Records excerpted from a collection:
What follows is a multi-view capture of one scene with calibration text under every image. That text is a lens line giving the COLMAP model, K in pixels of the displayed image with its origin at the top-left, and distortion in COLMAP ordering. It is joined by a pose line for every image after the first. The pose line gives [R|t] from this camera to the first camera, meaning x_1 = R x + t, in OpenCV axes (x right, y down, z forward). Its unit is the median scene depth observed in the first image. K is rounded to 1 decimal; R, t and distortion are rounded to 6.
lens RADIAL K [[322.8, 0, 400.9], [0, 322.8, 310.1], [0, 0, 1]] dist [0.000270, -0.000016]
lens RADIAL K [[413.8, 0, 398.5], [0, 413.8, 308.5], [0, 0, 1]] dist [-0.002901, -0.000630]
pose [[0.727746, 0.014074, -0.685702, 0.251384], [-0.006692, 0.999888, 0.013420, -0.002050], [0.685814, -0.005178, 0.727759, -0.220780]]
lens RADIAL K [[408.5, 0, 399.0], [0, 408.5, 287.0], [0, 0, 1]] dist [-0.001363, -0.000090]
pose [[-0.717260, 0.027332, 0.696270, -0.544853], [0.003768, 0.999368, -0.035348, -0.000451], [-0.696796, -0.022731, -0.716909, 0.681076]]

> _WORK REQUEST_:
Print every line of the listing above word for word, with nothing changed.

> _EXERCISE ANSWER_:
What follows is a multi-view capture of one scene with calibration text under every image. That text is a lens line giving the COLMAP model, K in pixels of the displayed image with its origin at the top-left, and distortion in COLMAP ordering. It is joined by a pose line for every image after the first. The pose line gives [R|t] from this camera to the first camera, meaning x_1 = R x + t, in OpenCV axes (x right, y down, z forward). Its unit is the median scene depth observed in the first image. K is rounded to 1 decimal; R, t and distortion are rounded to 6.
lens RADIAL K [[322.8, 0, 400.9], [0, 322.8, 310.1], [0, 0, 1]] dist [0.000270, -0.000016]
lens RADIAL K [[413.8, 0, 398.5], [0, 413.8, 308.5], [0, 0, 1]] dist [-0.002901, -0.000630]
pose [[0.727746, 0.014074, -0.685702, 0.251384], [-0.006692, 0.999888, 0.013420, -0.002050], [0.685814, -0.005178, 0.727759, -0.220780]]
lens RADIAL K [[408.5, 0, 399.0], [0, 408.5, 287.0], [0, 0, 1]] dist [-0.001363, -0.000090]
pose [[-0.717260, 0.027332, 0.696270, -0.544853], [0.003768, 0.999368, -0.035348, -0.000451], [-0.696796, -0.022731, -0.716909, 0.681076]]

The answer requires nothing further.